In the United States, aren't Nurse Practitioner and Physician Assistant a "direct assault" on medical doctors? I assume these roles were created in a pushback at the expense of medical doctors.
> And further, most other (cognitive) professionals are not subject to 'age shaming' and discounting of experience.
I am of two minds about this comment. TL;DR: "Yeah, but..." One thing that I have noticed in my career: Most people can pump out much more code and work longer hours when they are young. Then, when they get a bit older and/or start a family (and usually want better work/life balance), they start to play the "experience" card, which rarely translates into higher realised economic productivity. Yes, most young devs write crap code, but they can write a lot of it. If you can find good young devs, they are way cheaper and faster than experience devs. I write that sentence with the controversial view that most businesses don't need amazing/perfect software; they just need "good enough" (which talented juniors can more than provide).
When young people learn that I am a software developer, their eyes light up (thinking that I make huge money working for FAANG). Frequently, they ask if they should also become a software developer. I tell them no, because this industry requires constant self-learning that is very hard to sustain after 40. Then, you become a target for layoffs, and getting re-employed after 40 as a software dev can be very tough.

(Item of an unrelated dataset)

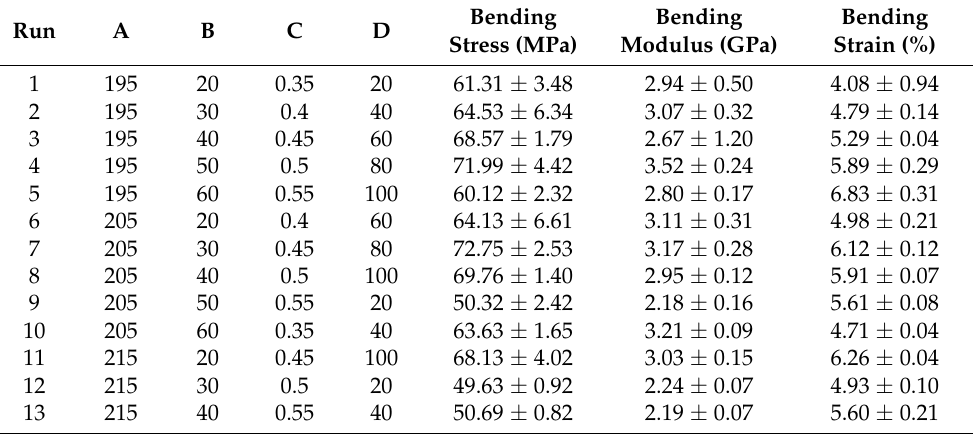
Table 5. Bending experimental results detailed obtained using Taguchi L16 (4 5 ) for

> These expensive toys will inevitably introduce catastrophic level bugs and security vulnerabilities into critical infrastructure software. Right now, most of Microsoft's product offerings, like GitHub and Office, are critical infrastructure software.
So nothing new? Just this/last month, it seems like the multi-select "open/close" button in the GitHub PR UI was just straight up broken. No one seemed to have noticed until I opened a bug report, and it continued being broken for weeks before they finally fixed it. Not the first time I encounter this on Microsoft properties, they seem to constantly push out broken shit, and no one seem to even notice until some sad user (like me) happens to stumble across it.

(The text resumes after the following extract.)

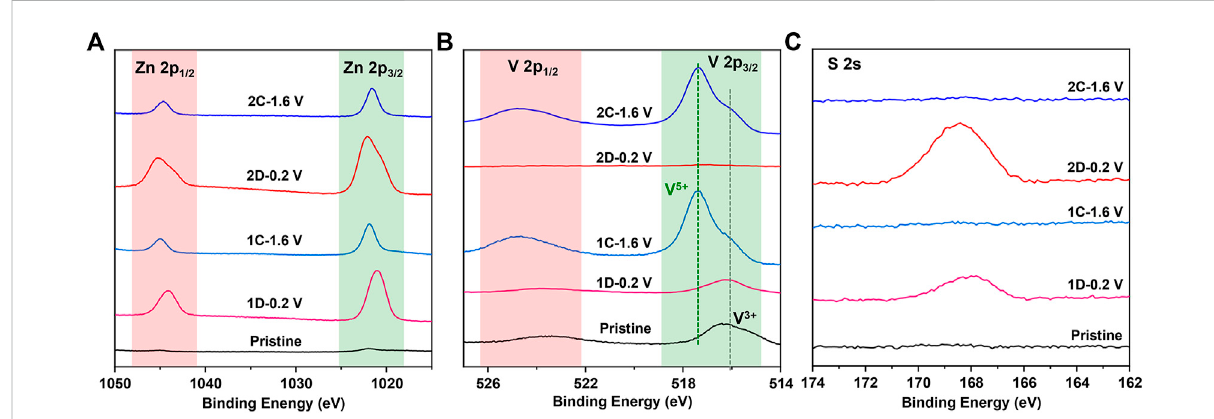
FIGURE 5 XPSspectraof (A) Zn2p, (B) V2p,and (C) S2sfortheV 2 O 3 @Ccathodeatpristinestate(Pristine),dischargedstateinthe fi rstorsecondcycle(1D- 0.2 V; 2D-0.2 V), and charged state in the fi rst cycle (1C-1.6V; 2C-1.6 V) in aqueous ZnSO 4 solution at 0.5 A g − 1 .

Have you considered contributing to the Free Software Movement?
I am speculating that this "AI Revolution" may lead to some revitalization of the movement as it would allow individual contributors the ability to compete on the same levels as proprietary software providers who previously had to employ legions of developers to create their software.
Considered but that'll probably only happen once I've alternative sources of income lined up that doesn't shackle my IP contributions off hours to my employers, which means bringing in enough to get a couple hours with an attorney that knows what they are doing. I am not one. I have merely read some books on it.
I started coding at a young age, but entered the professional world in 2012, just like you. I feel the same. I just can't come to grips with the fact that the goal is not to write good software anymore, but to get something, anything out the door on which we can then sell by marketing it based on stuff it doesn't do yet (but it will, we promise!) so that we can make more money and fake making something "new" again (putting a textbox and a button, and hooking it up to an LLM api). Software is nowadays assumed to not work properly. And we're not allowed to fix it anymore!
I feel the same way today, but I got started around 2012 professionally. I wonder how much of this is just our fading optimism after seeing how shit really works behind the scenes, and how much the industry itself is responsible for it. I know we're not the only two people feeling this way either, but it seems all of us have different timescales from when it turned from "enjoyable" to "get me out of here".